Climate change fueling more
severe wildfires in California
Nov 18, 2024
Wildfires continue to damage California’s forests as human-driven climate change amplifies their impacts.
A new Environmental Research Letters study reveals that the severity of the state’s wildfires has rapidly increased over the last several decades, contributing to greater forest loss than would have been expected from past increases in burned areas.
“Fire severity increased by 30% between the 1980s and 2010s,” said Jon Wang, an assistant professor at the University of Utah School of Biological Sciences and former postdoctoral researcher at the University of California Irvine Department of Earth System Science. This means that for every acre of forest scorched by fire, the damages to mature trees are considerably higher than what occurred in the average fire several decades ago.
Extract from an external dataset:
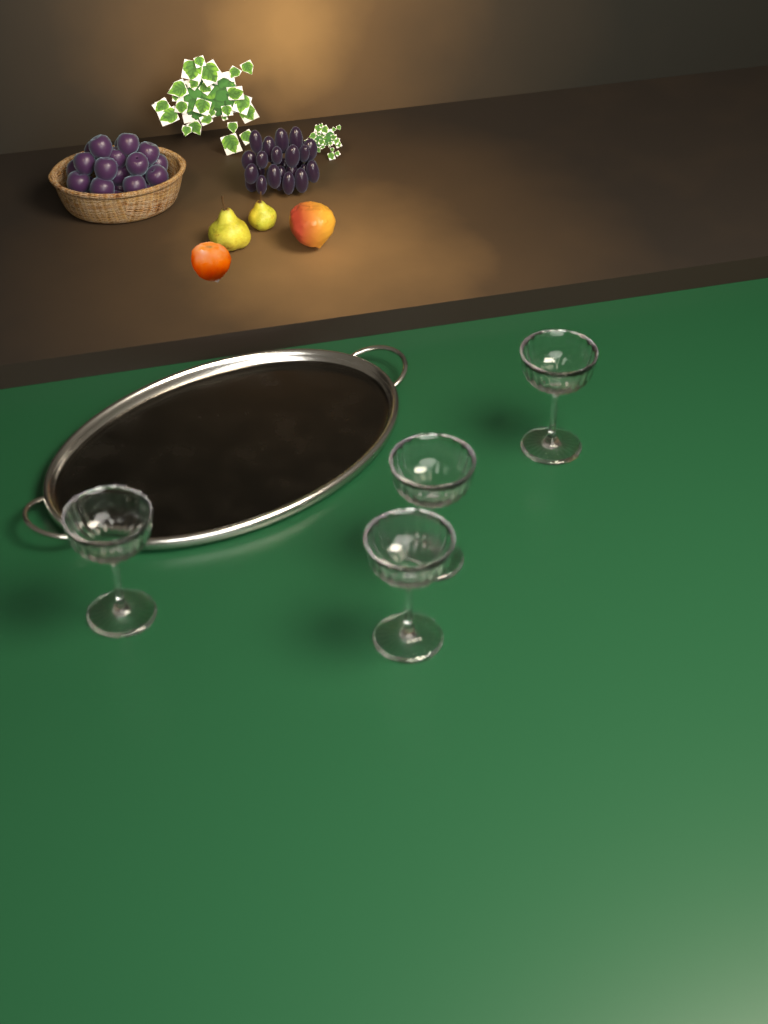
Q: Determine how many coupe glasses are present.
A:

“When fire moves through an area on the forest floor, often mature trees survive and, in some situations, they may thrive from fire effects on nutrient cycling,” said study co-author James Randerson, professor in the UC Irvine Department of Earth System Science. “The new research suggests more fire is jumping into the tree crowns, causing more damage and tree mortality.”
Randerson added that wildfires also have moved into new areas with denser and more vulnerable forests. Those areas include northern mountain and coastal regions that may have been protected in the past by cooler summers and higher levels of surface moisture.
“Forest exposure has increased 41% over the past four decades, suggesting denser forests are now more vulnerable to wildfire,” said Wang, who joined the U last year and is the principal investigator for the Dynamic Carbon and Ecosystems lab.
The question Wang and his team wanted to answer was how much-rising tree cover loss in California is due to increases in total area burned, how much of the loss is due to increasing wildfire severity, and how much is due to fire moving into new areas with denser forests.
“There’s a pretty shocking map of just how much these fires have expanded into northern California forests,” Wang said. “There’s just a lot more fire in these northern forests than there used to be. Climate change allows severe fires to affect forests that once tolerated milder fires.”